We spent the afternoon driving around the tundra trying to spot more bears. We saw a total of seven polar bears. The bears seem to be solitary creatures, preferring to wait on their own. They hadn’t eaten since spring and were low on energy so they didn’t move around a lot. Polar bears don’t hibernate; they are active all year round, especially in the winter months.

They are not afraid of the tourists, they will come right up to the buggies to check us out, hoping for a handout or maybe they just are just plain curious. Our guide, Mark, was full of interesting polar bear facts that I promptly forgot minutes later.
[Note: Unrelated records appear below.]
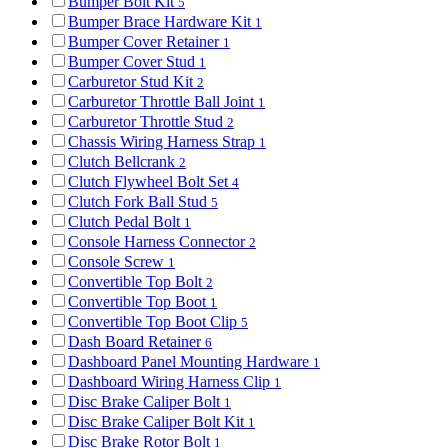
Bumper Bolt Kit
5
Bumper Brace Hardware Kit
1
Bumper Cover Retainer
1
Bumper Cover Stud
1
Carburetor Stud Kit
2
Carburetor Throttle Ball Joint
1
Carburetor Throttle Stud
2
Chassis Wiring Harness Strap
1
Clutch Bellcrank
2
Clutch Flywheel Bolt Set
4
Clutch Fork Ball Stud
5
Clutch Pedal Bolt
1
Console Harness Connector
2
Console Screw
1
Convertible Top Bolt
2
Convertible Top Boot
1
Convertible Top Boot Clip
5
Dash Board Retainer
6
Dashboard Panel Mounting Hardware
1
Dashboard Wiring Harness Clip
1
Disc Brake Caliper Bolt
1
Disc Brake Caliper Bolt Kit
1
Disc Brake Rotor Bolt
1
On the way back to town we saw an arctic hare, potential polar bear food. It was hiding in the small brush trying to avoid becoming someone’s lunch. We also saw an arctic fox that had already caught himself something to eat – a crow or magpie most likely. He was running around the rocky terrain trying to avoid the tundra buggies and a polar bear that was resting nearby.

The town has a bear jail, where they keep the bears that come into town to forage through the garbage. Churchill has a policy of not feeding the bears. They lock up their garbage (only in Canada, eh) in military like compounds to keep the bears out. When a bear is caught breaking the law, it is incarcerated in the bear jail until the ice freezes over. Then they are released. The jail had 12 occupants on the day we were there.

The town of Churchill caters to the bear watchers with several souvenir shops lining its main street. You can buy all kinds of reminders of your trip to Canada’s polar bear capital. We had a 50 minute stop to shop, and then it was back on the plane, for the flight home and our yummy in-flight dinner. We arrived back in Edmonton at 9 pm, our great white adventure over.